A PhD is worth considering if the thing you're interested in most is not really used widely in industry (perhaps some PL stuff?).

Also, prospective PhD students need to consider that there is a very asymmetric relationship between advisor / advisee compared to a normal job. If my job starts treating me like dirt, I can tell them to shove it and quit ASAP because I know that my skills can get me another job in short order. With a PhD, it is almost impossible to quit a PhD and then pick it up again if you and your advisor have some sort of falling out; every future PhD position will look at the prior "failure" with suspicion, losing the nuance of issues besides the actual work that triggered the separation.

Basically you need to really understand why you want a PhD (and whether you could do better towards your ultimate career goal without it), and if that's a "yes" you need to really make sure you can get along with your advisor for years.
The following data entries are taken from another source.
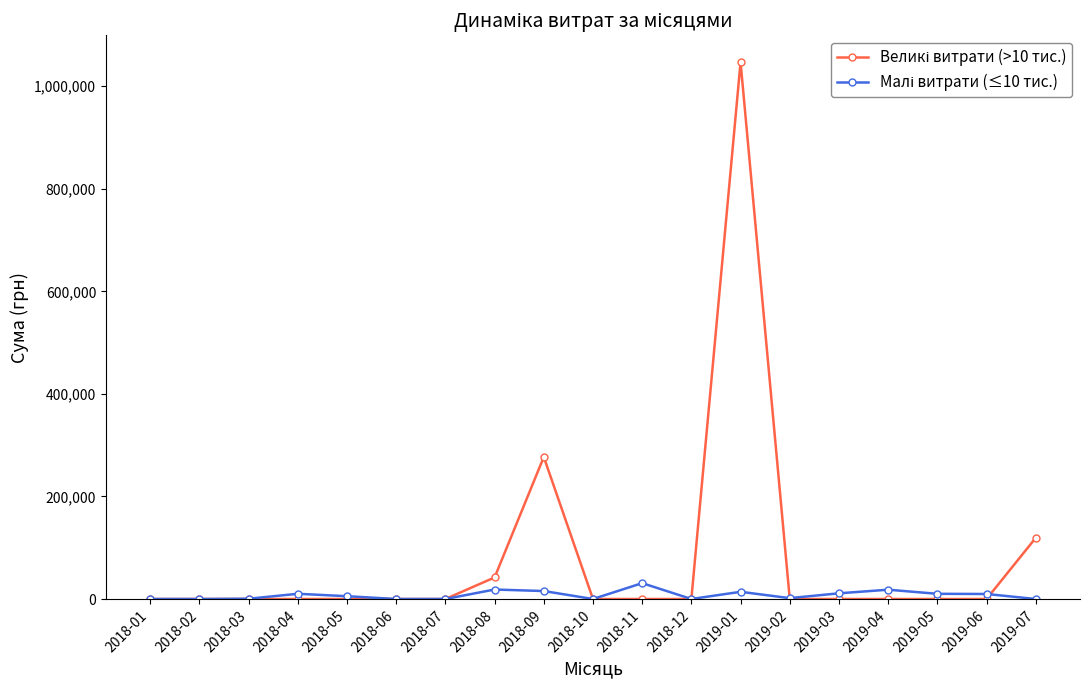

What position from the left is 2019-02?

14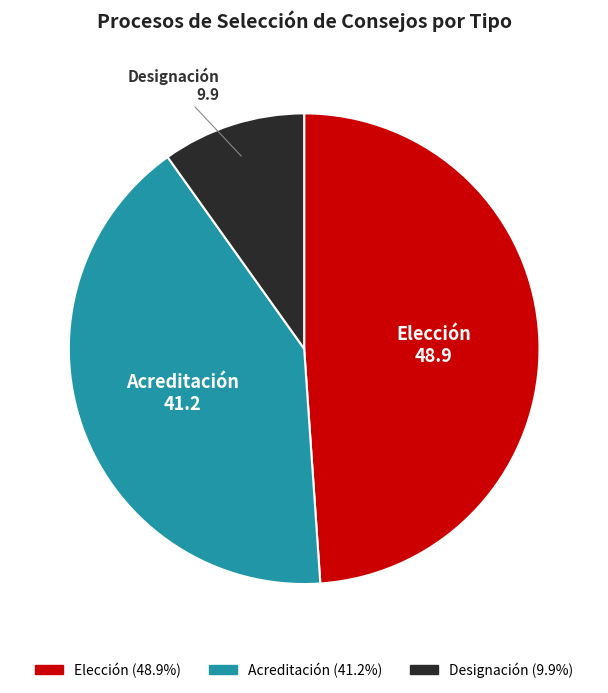

Is it true that Acreditación is 41% of the pie?

True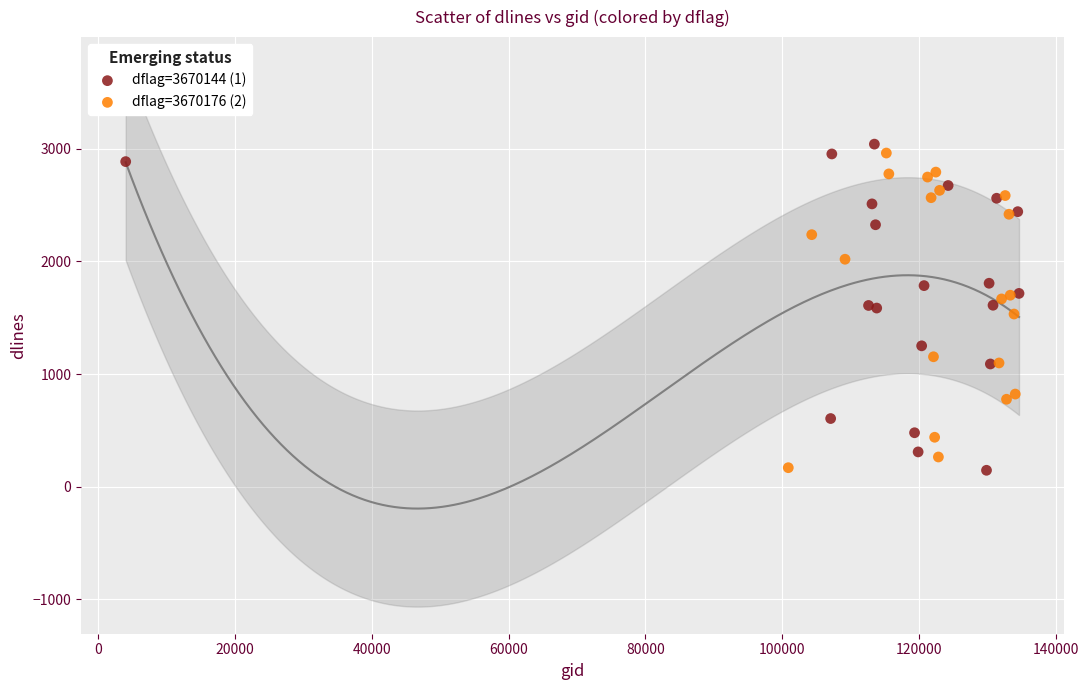

Which series reaches the maximum Y coordinate?

dflag=3670144 (1)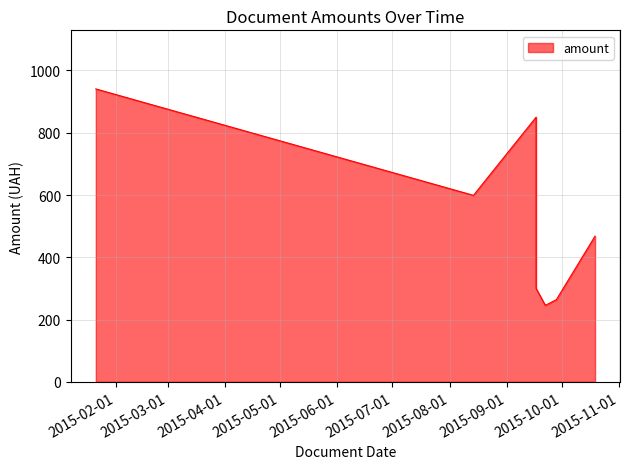

What is the sum of all values?

3667.4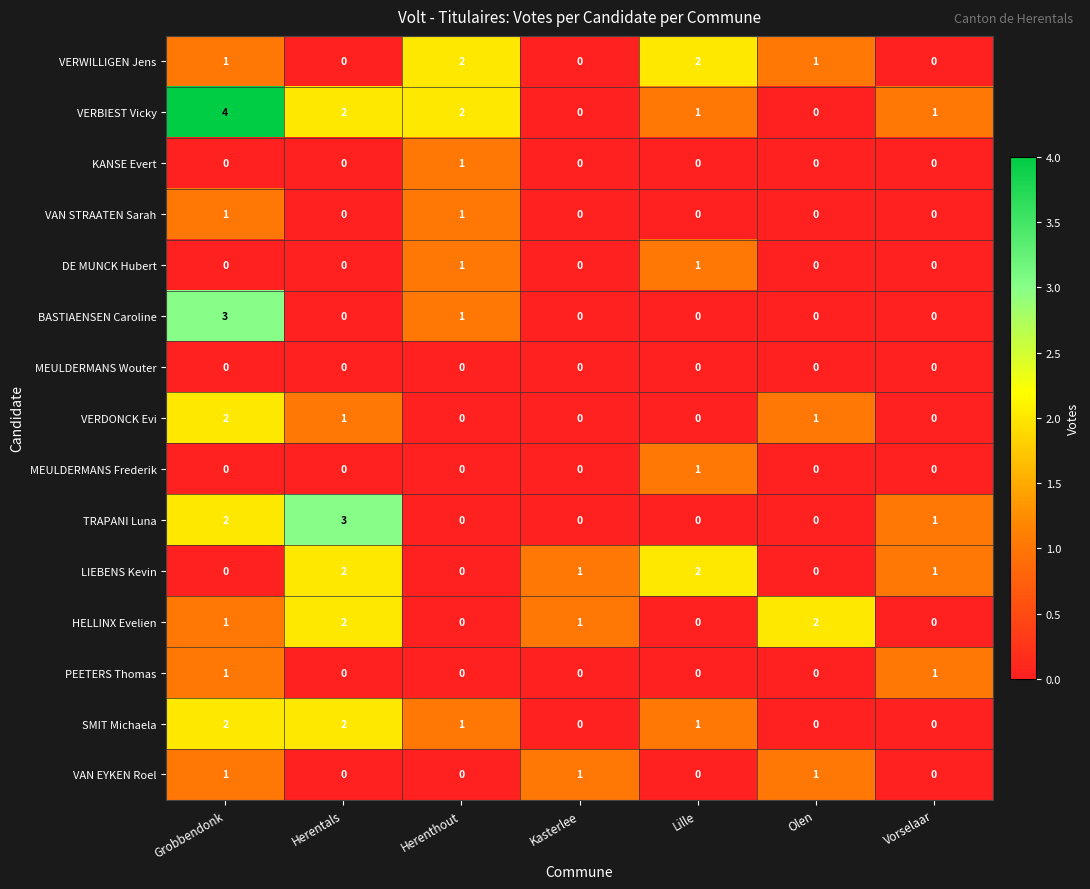

How many values in VAN STRAATEN Sarah are above zero?

2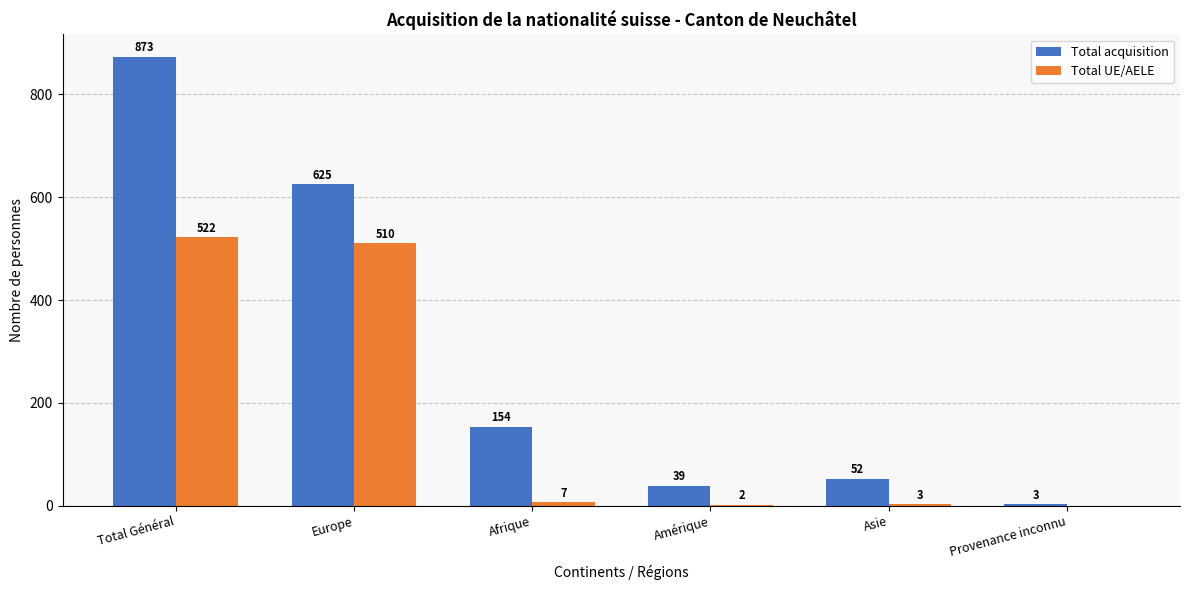

Which series has the largest total across all categories?

Total acquisition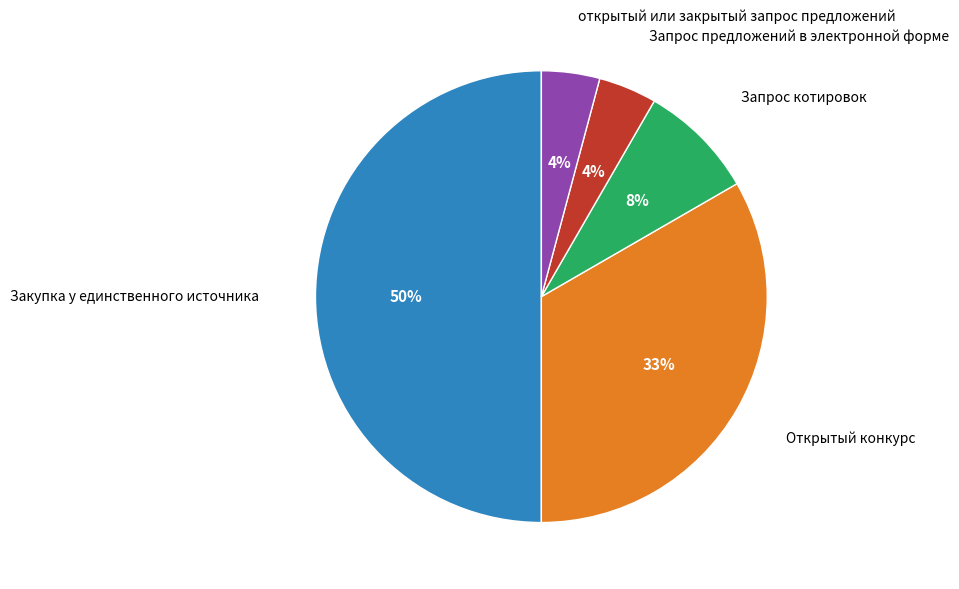

Between Открытый конкурс and Запрос котировок, which is larger?

Открытый конкурс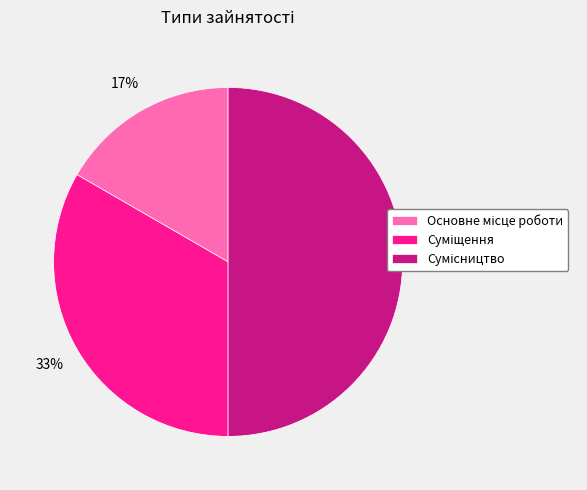

To the nearest percent, what is the difference between the largest and smallest slice percentages?

33%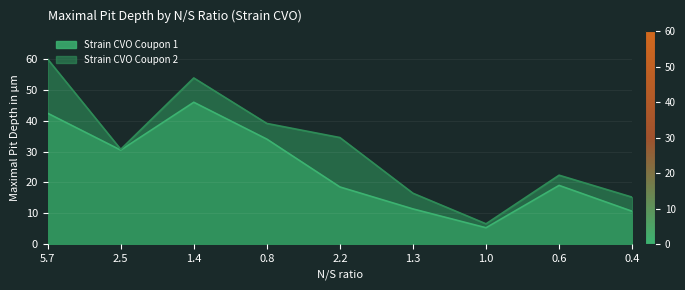

At which label does Strain CVO Coupon 1 first exceed 19?

5.7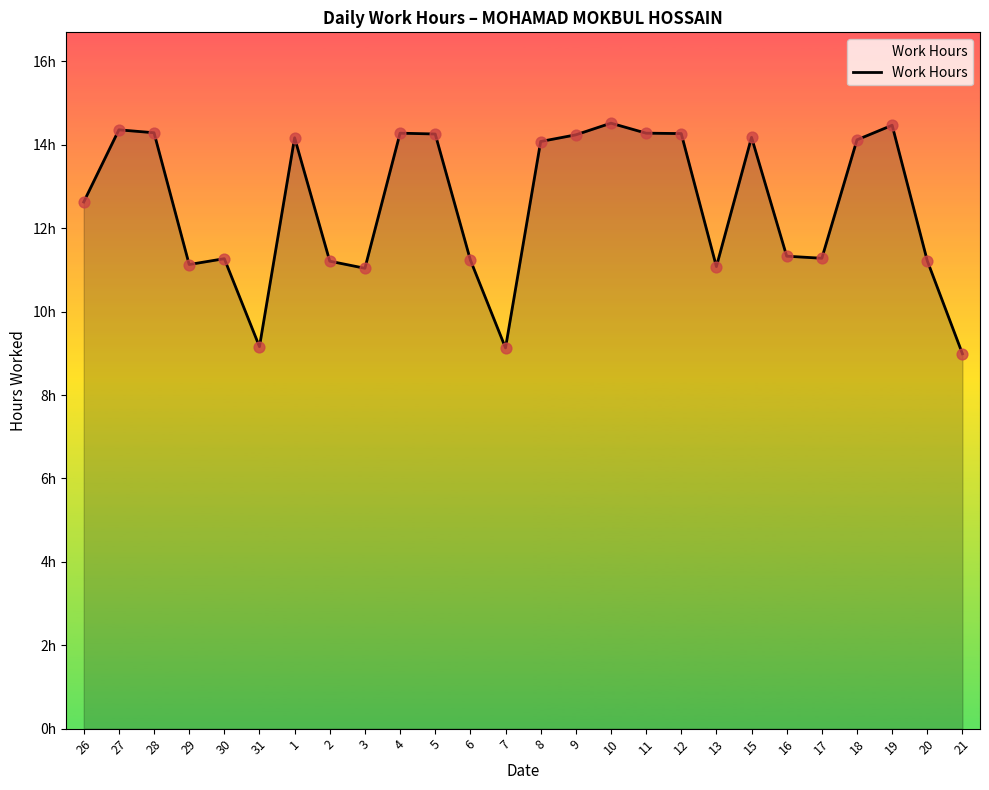

Is this an area chart (filled region under the line)?

Yes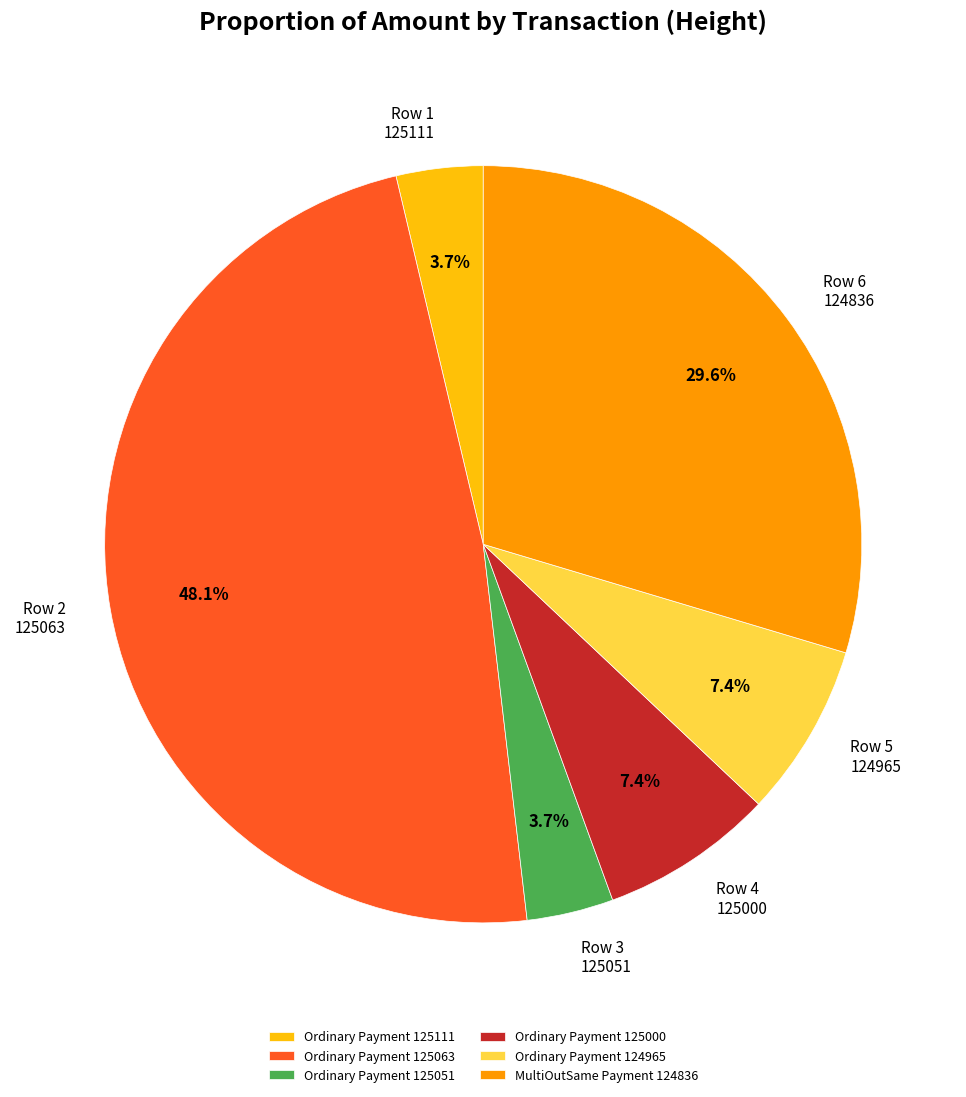

Combined, what portion of the pie is Row 1 125111 and Row 4 125000?

11.1%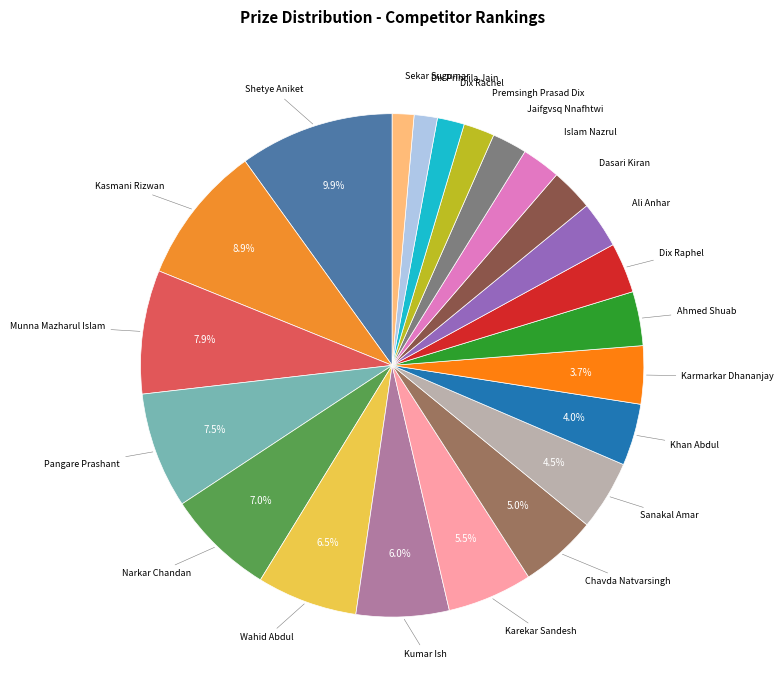

Which category has the smallest portion of the pie?

Sekar Sugumar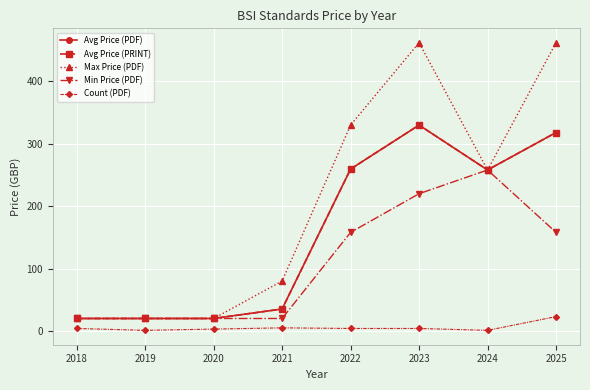

Does the chart display data point markers on the line(s)?

Yes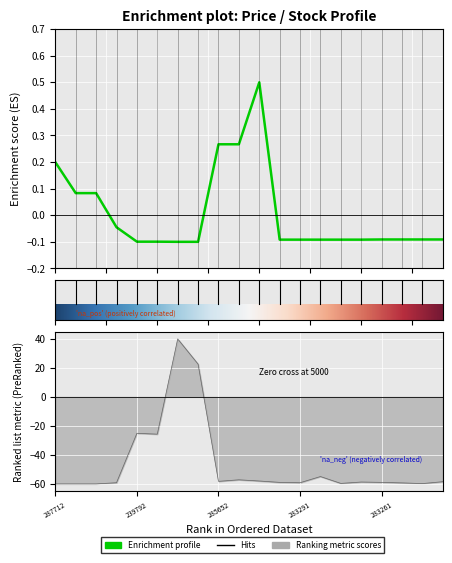

Reading left to right, list all the values displayed in this chart.

Ціна: 0.2	0.1	0.1	-0.0	-0.1	-0.1	-0.1	-0.1	0.3	0.3	0.5	-0.1	-0.1	-0.1	-0.1	-0.1	-0.1	-0.1	-0.1	-0.1
Залишок: -60.0	-60.0	-60.0	-59.2	-25.1	-25.7	40.0	22.6	-58.2	-57.2	-58.0	-58.9	-59.2	-54.9	-59.6	-58.7	-58.9	-59.3	-59.8	-58.5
A strong advisor can "compensate" for a weak student (i.e. get them through the program), and a strong student can compensate for a weak advisor (e.g. students who basically do their own thing from the get go, and have high-ranking perpetually absentee advisors who do more research bureaucracy than research and advise by way of ominous single-word emails), but if both are weak it's a recipe for disaster, and only the student gets hurt.

Getting a visa into a country via graduate studies is definitely a good reason (especially in the US it seems), but often an MS is sufficient (except if one tries to get in on the green-card fast-track via the O1 visa, which requires an exceptional PhD track record).


Really insightful, thank you


Most are, but in biology/physics STED[1] and STORM are physics based methods for overcoming the diffraction limit[2]. STED is pure physics, no math/deconvolution/AI tricks.

[1] https://en.wikipedia.org/wiki/STED_microscopy

[2] https://en.wikipedia.org/wiki/Super-resolution_microscopy


They use extra tricks at the image capture level to supercharge how much information you can load into the captured images (and then decipher them), but the methods are still related at least in STORM - you’re effectively deconvolving lots of sparse images and then merging them! Gaussian fitting of point sources is literally dexonvolution right? You’re just estimating the psf as a 2d Gaussian!


I am not qualified to get too in the weeds on the physics, but 'Resolution' is... complicated. Usually, when we talk about resolution we are talking about the ability to distinguish two points.

The 'resolution limit' (Abbe diffraction limit [1]) is related to a few things, but practically by the wavelength of the excitation light and the numerical aperture (NA) of the lens (d = wavelength/2NA). When we (physicists/biologists) say 'super resolution', we mean resolving things smaller than what was previously possible based on the Abbe diffraction limit. So rather than only being able to resolve two points separated by a minimum of 174nm with a 488nm laser and a 1.4NA objective, we can resolve particles separated by as little as 40-70nm with STED (but it varies in practice).

STED does not accomplish this by estimating PSFs and fitting Gaussians, it uses a doughnut shaped depleting laser to force surrounding fluorescence sources to a 'depleted' state, and an excitation laser to excite a much smaller point in the middle of the depletion (see the doughnut in the STED wikipedia page, Stephen Hell and Thomas Klar won the Nobel Prize in Chemistry for this in 1999 [2].

I know PALM/STORM uses statistics, blinking fluorescence point sources, and long imaging times to build up a super resolution image based on the point sources and computational reconstruction.

Not as familiar with that one or SIM, but I know the "Pure physics/optics" folks I work with regard STED as the most pure physics based one that doesn't rely on fitting, deconvolution, or tricks (not that any of that is bad or wrong!).